Many producers are now turning to new markets, such as the US and Japan, in addition to their traditional consumers in the EU.
Statistics from the General Department of Vietnam Customs show that revenue from footwear exports hit US$1.73 billion by the end of March, up 16.1 percent over same period in 2012.
Footwear is now one of the country’s key 10 export items with total earnings in the first quarter of 2013 surpassing US$1 billion.
The increasing production of footwear businesses is mainly attributed to trade agreements that are currently in the final stages of negotiation.
The signing of the Vietnam-EU Free Trade Agreement (FTA) and the Trans-Pacific Partnership (TPP) agreement expected in the coming months will bring more advantages to the sector.
The TPP alone will help Vietnam penetrate to a larger market of 2.7 billion consumers that makes up half the global GDP.
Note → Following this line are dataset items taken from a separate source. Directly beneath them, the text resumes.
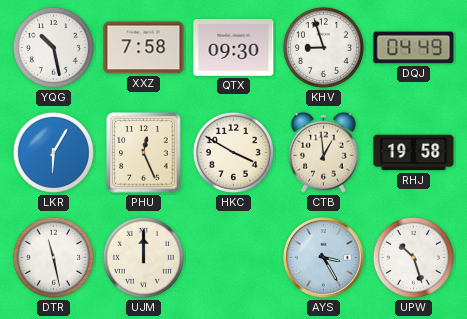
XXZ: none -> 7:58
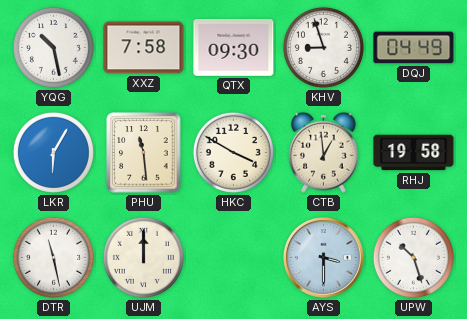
PHU: 12:26 -> 11:29
AYS: 3:25 -> 3:30
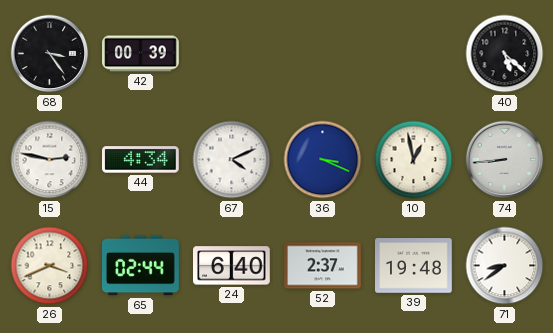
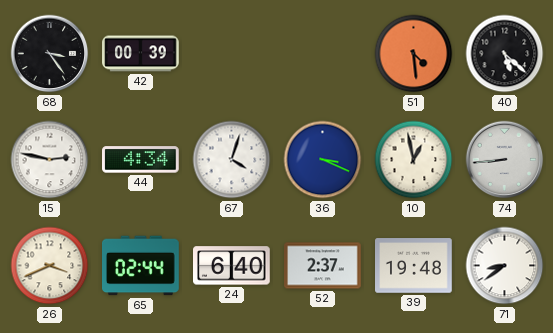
51: none -> 4:29
67: 4:11 -> 4:03
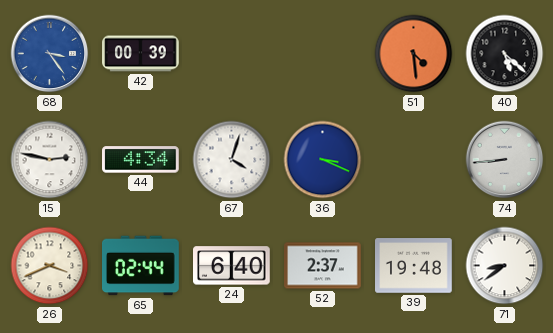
68 dial: black -> blue
10: 12:58 -> none
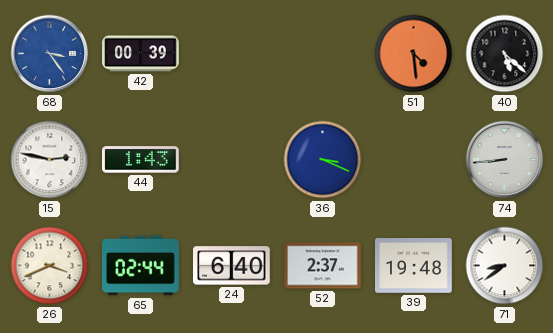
44: 4:34 -> 1:43
67: 4:03 -> none
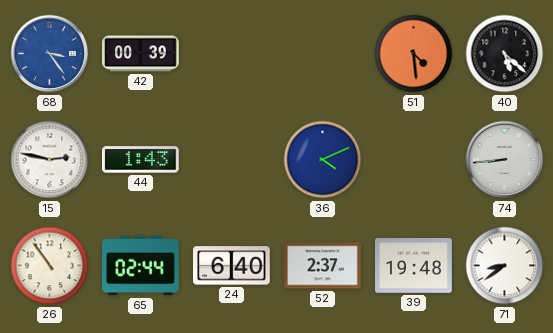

In addition, tariffs levied on imports to the US, one of Vietnam’s key markets, will be slashed to zero percent from the current 14.3 percent on average.
Footwear and leather exports to TPP member states are expected to account for more than 47 percent of the sector’s total value, with the US having the lion’s share of 31 percent.
The sector aims to reap US$9.7 billion in revenue this year, an increase of 10 percent over 2012.
The Japanese market is also forecast to contribute significantly to the sector’s 20 percent growth in orders this year, especially since the Tokyo Business Association sent 10 footwear businesses to Vietnam to conduct market research at the end of last year.
Over half of these businesses have subsequently decided to shift their orders from other markets to Vietnam.